Eventually we find them in the sweeps. It’s not OUR fault, we don’t
pay for that - if it IS our fault we comp it. It’s not optional, we
don’t work for free. Customer rings are the same - they came in
loose, they pay us to tighten them. Usually it’s not a lot of money
so people don’t squawk too much.


#16

You touch it, you own it. This is Universal Customer Imposed Rule
Number One in the business of jewelry repair. Embrace it or hate it,
it is what it is.

Wholesale clients tend to be a little more understanding, but the
bare-bones truth is that it is your responsibility to inspect every
single piece and discuss any potential problems, their repair and
costs with the customer before doing anything more radical than
holding and looking at it.

Alastair was pretty much spot on.
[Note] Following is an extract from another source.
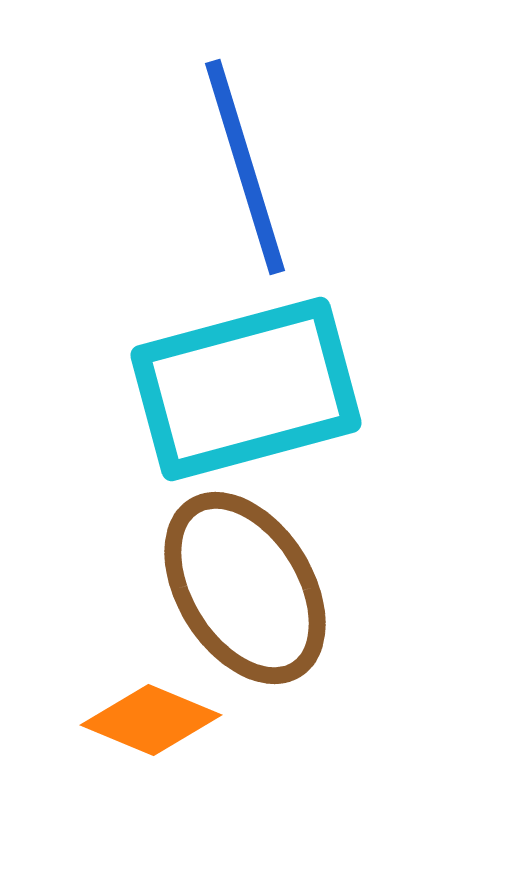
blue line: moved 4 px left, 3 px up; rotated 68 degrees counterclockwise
The only thing I might add to his
post is that when you give an estimate for working on a real can of
worms, make sure that the estimate you give will be high enough so
that you’re going to be OK with it if the customer says yes. Really
think about it before you give what you may think off the top of your
head is a high enough price to scare them off. They just might call
your bluff and tell you to go ahead. I’ve been burned by that one
many more times than I care to admit.

Which leads us to Rule Number Two. Very few customers will ever give
you a second chance to hit them with a final price over your
estimate, or worse, charge them without giving them an estimate
first. That is a sure way to anger someone. Think how you might feel
if an auto mechanic calls to tell you your car is ready and when you
get to the counter, he hands you a bill for $100 for a new battery
and installation and an estimate for the new alternator you’re going
to need (or they won’t warrantee the battery), after you brought it
in for an oil change and “Free 20 Point Inspection”.

There is a simple way around these rules. All you have to do is have
a marketing strategy that is so good that you don’t need to worry
about repeat customers or word-of-mouth referrals. Lots of companies
seem to be able to make a lot of money doing that, so I wouldn’t even
think of arguing that it isn’t an option.